What are the assumptions involved in below rectifier output waveform?

Question

The below waveform shows peak current occurs at the instant when diode starts conduction. Why is the peak current not happening at the max input voltage point?

Usually the rectifier output caps are large in value, making the output voltage more or less constant.

Current = (Vin-Vc)/(R1) ( neglecting diode drop)

-> As Vin is increasing, shouldn't the current also keep increasing? What am I missing here?

Answer 1

When the diode starts conducting and dumping current into the capacitor, the rate of change of the AC voltage is much bigger than when the AC waveform hits the top of its peak. Given that capacitor current is proportional to \$\frac{dv}{dt}\$ it follows that the biggest peak in the capacitor current occurs when the diodes start conducting.

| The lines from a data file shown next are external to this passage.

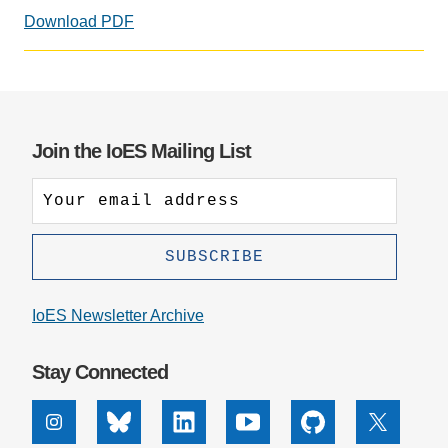
Download PDF
Social
media
impact
badge
provided
Join the IoES Mailing List
by
Altmetric
IoES Newsletter Archive
Stay Connected
Instagram
Bluesky
Linkedin
Youtube
Github
X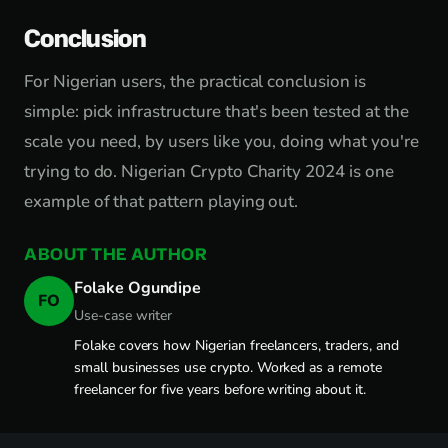
Conclusion
For Nigerian users, the practical conclusion is
simple: pick infrastructure that's been tested at the
scale you need, by users like you, doing what you're
trying to do. Nigerian Crypto Charity 2024 is one
example of that pattern playing out.
ABOUT THE AUTHOR
Folake Ogundipe
FO
Use-case writer
Folake covers how Nigerian freelancers, traders, and
small businesses use crypto. Worked as a remote
freelancer for five years before writing about it.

Consider this simpler scenario: -

Image from here showing how when an AC voltage is applied to a capacitor, the maximum current occurs when the voltage waveform is at its maximum \$\frac{dv}{dt}\$ AND zero current flows when \$\frac{dv}{dt} = 0\$.

Answer 2

You can see in your first diagram that the output voltage is NOT constant because the voltage on the filter caps has drooped between cycles.

It's for precisely this reason that the peak current occurs when the diode starts conducting and has to charge the caps from the minimum droop point to the point where the diode conducts.

After that initial charge the cap is much closer to the peak, and the slope of the sine wave is flatter so the current to bring the caps to the peak voltage level is smaller. $$(I=C*dv/dt)$$

Answer 3

From the point on where the diode is conducting, the influx current is proportional to the derivative of the voltage across C plus the draining current (which is significantly smaller most of the time and only varying comparatively little as long as the ripple is small compared to the total voltage).

The derivative of the input voltage starts falling at the zero crossing already.